== GIVEN MATERIAL

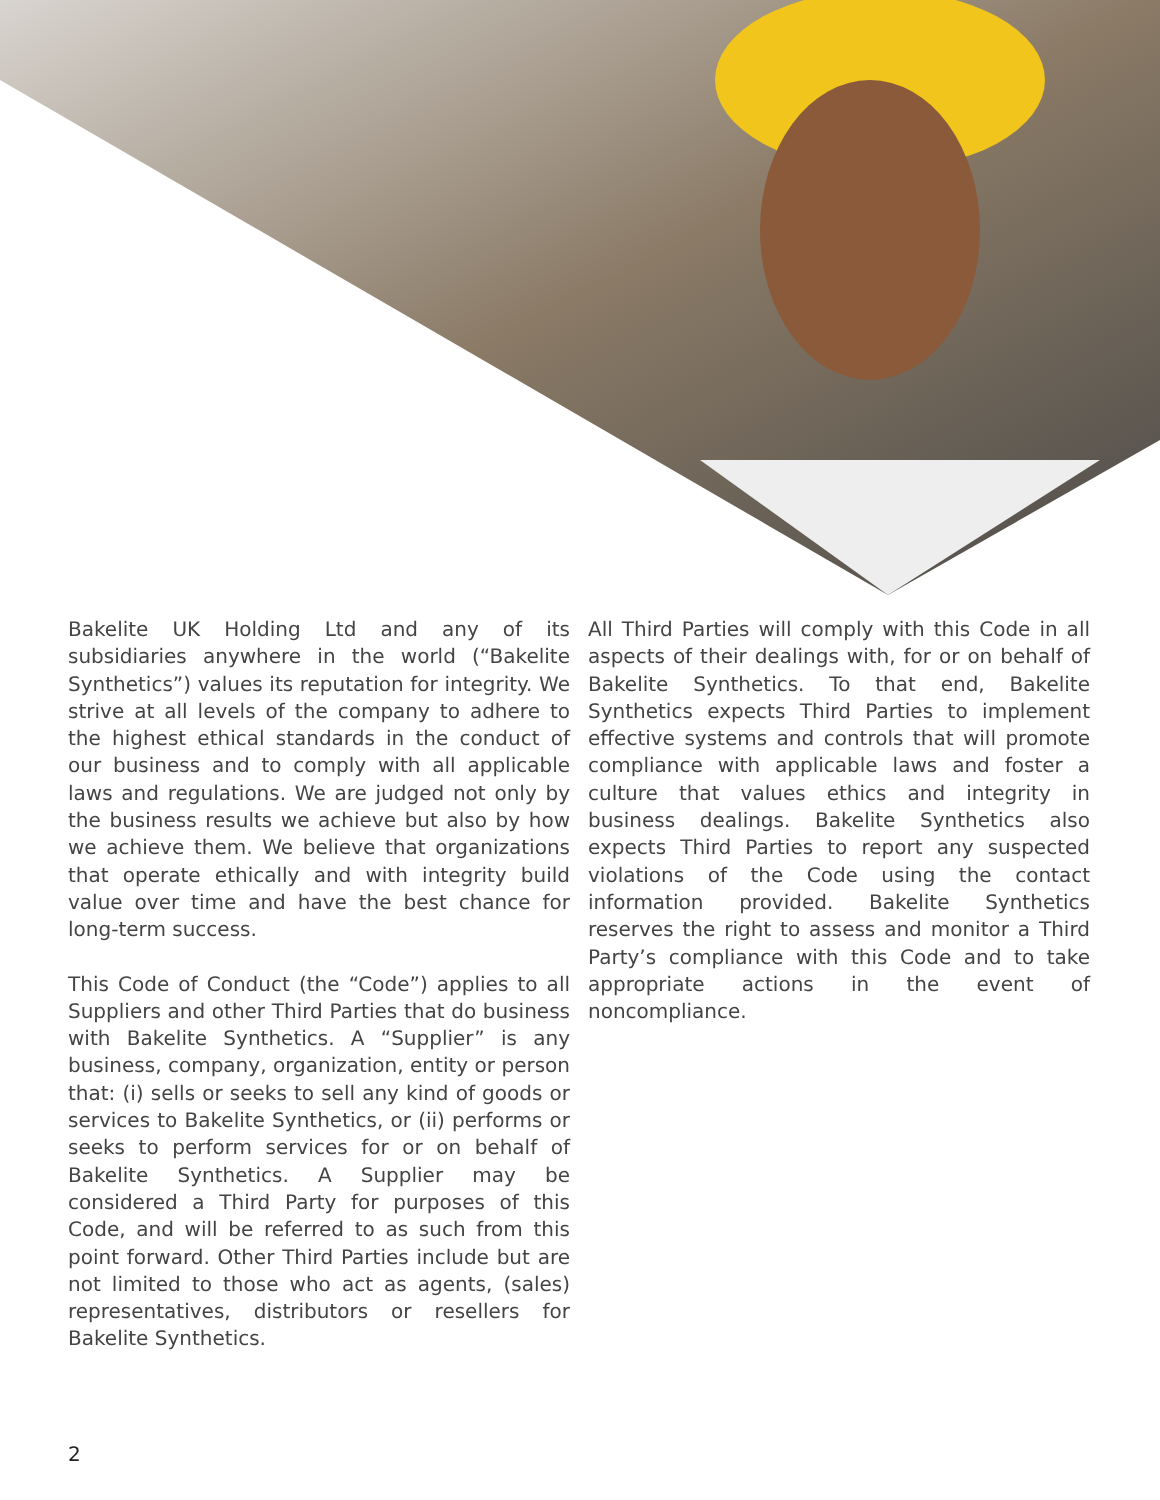Bakelite UK Holding Ltd and any of its subsidiaries anywhere in the world (“Bakelite Synthetics”) values its reputation for integrity. We strive at all levels of the company to adhere to the highest ethical standards in the conduct of our business and to comply with all applicable laws and regulations. We are judged not only by the business results we achieve but also by how we achieve them. We believe that organizations that operate ethically and with integrity build value over time and have the best chance for long-term success.
This Code of Conduct (the “Code”) applies to all Suppliers and other Third Parties that do business with Bakelite Synthetics. A “Supplier” is any business, company, organization, entity or person that: (i) sells or seeks to sell any kind of goods or services to Bakelite Synthetics, or (ii) performs or seeks to perform services for or on behalf of Bakelite Synthetics. A Supplier may be considered a Third Party for purposes of this Code, and will be referred to as such from this point forward. Other Third Parties include but are not limited to those who act as agents, (sales) representatives, distributors or resellers for Bakelite Synthetics.
All Third Parties will comply with this Code in all aspects of their dealings with, for or on behalf of Bakelite Synthetics. To that end, Bakelite Synthetics expects Third Parties to implement effective systems and controls that will promote compliance with applicable laws and foster a culture that values ethics and integrity in business dealings. Bakelite Synthetics also expects Third Parties to report any suspected violations of the Code using the contact information provided. Bakelite Synthetics reserves the right to assess and monitor a Third Party’s compliance with this Code and to take appropriate actions in the event of noncompliance.
2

====

ACTION ITEM:
Reproduce exactly the lines from the beginning of the material down to the line containing "This Code of", both ends included, but not the pictures or anything after.

SOLUTION FOR THIS TASK:
Bakelite UK Holding Ltd and any of its subsidiaries anywhere in the world (“Bakelite Synthetics”) values its reputation for integrity. We strive at all levels of the company to adhere to the highest ethical standards in the conduct of our business and to comply with all applicable laws and regulations. We are judged not only by the business results we achieve but also by how we achieve them. We believe that organizations that operate ethically and with integrity build value over time and have the best chance for long-term success.
This Code of Conduct (the “Code”) applies to all Suppliers and other Third Parties that do business with Bakelite Synthetics. A “Supplier” is any business, company, organization, entity or person that: (i) sells or seeks to sell any kind of goods or services to Bakelite Synthetics, or (ii) performs or seeks to perform services for or on behalf of Bakelite Synthetics. A Supplier may be considered a Third Party for purposes of this Code, and will be referred to as such from this point forward. Other Third Parties include but are not limited to those who act as agents, (sales) representatives, distributors or resellers for Bakelite Synthetics.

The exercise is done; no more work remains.